| Problem requirements |
Line count for the string "февраля": give the number of lines in the data below that contain it, and nothing more.

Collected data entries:
________________
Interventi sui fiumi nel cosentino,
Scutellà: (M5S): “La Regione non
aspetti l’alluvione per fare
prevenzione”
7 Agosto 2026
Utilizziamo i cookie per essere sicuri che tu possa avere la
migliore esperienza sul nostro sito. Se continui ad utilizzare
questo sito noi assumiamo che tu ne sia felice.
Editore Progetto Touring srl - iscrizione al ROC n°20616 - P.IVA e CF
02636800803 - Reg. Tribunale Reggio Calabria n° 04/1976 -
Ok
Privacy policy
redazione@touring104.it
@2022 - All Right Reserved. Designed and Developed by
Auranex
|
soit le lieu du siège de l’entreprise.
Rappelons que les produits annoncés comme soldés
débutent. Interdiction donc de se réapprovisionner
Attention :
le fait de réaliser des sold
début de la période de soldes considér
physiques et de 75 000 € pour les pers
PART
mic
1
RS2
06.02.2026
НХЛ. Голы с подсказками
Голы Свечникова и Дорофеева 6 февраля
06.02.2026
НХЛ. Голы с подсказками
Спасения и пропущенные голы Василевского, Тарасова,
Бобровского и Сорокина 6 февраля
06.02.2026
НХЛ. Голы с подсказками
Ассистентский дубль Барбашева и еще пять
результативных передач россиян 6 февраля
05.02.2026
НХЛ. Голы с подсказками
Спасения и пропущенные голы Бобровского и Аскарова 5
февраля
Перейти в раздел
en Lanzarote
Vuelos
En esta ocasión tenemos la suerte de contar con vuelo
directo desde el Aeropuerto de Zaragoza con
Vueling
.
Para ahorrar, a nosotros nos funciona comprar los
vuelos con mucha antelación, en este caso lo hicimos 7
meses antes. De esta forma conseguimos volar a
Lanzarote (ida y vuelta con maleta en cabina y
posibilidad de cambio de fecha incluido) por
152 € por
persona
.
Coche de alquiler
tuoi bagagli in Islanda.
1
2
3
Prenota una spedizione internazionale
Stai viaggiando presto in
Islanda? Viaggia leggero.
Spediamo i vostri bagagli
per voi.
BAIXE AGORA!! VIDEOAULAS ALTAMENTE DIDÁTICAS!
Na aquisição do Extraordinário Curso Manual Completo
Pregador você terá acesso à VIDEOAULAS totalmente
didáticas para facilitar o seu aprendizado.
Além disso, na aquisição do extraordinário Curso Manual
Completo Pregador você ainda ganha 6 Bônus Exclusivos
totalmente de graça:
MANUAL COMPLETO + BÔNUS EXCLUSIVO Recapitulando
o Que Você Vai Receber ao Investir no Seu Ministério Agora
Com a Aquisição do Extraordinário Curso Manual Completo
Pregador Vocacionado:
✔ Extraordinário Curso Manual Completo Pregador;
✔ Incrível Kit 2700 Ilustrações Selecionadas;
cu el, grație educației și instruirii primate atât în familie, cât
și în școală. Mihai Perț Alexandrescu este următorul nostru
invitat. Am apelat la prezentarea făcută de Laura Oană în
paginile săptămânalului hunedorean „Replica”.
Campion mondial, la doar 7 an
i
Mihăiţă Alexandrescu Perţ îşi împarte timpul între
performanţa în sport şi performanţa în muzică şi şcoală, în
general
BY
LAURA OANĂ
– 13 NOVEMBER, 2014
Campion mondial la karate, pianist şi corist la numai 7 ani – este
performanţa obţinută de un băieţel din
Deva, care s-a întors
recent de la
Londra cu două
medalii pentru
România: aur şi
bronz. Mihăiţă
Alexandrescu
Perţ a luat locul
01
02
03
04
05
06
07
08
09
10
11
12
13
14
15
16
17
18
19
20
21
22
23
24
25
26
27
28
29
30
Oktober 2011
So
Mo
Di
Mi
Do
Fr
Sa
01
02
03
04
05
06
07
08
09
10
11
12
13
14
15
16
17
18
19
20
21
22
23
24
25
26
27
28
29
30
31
________________
| Expected answer |
4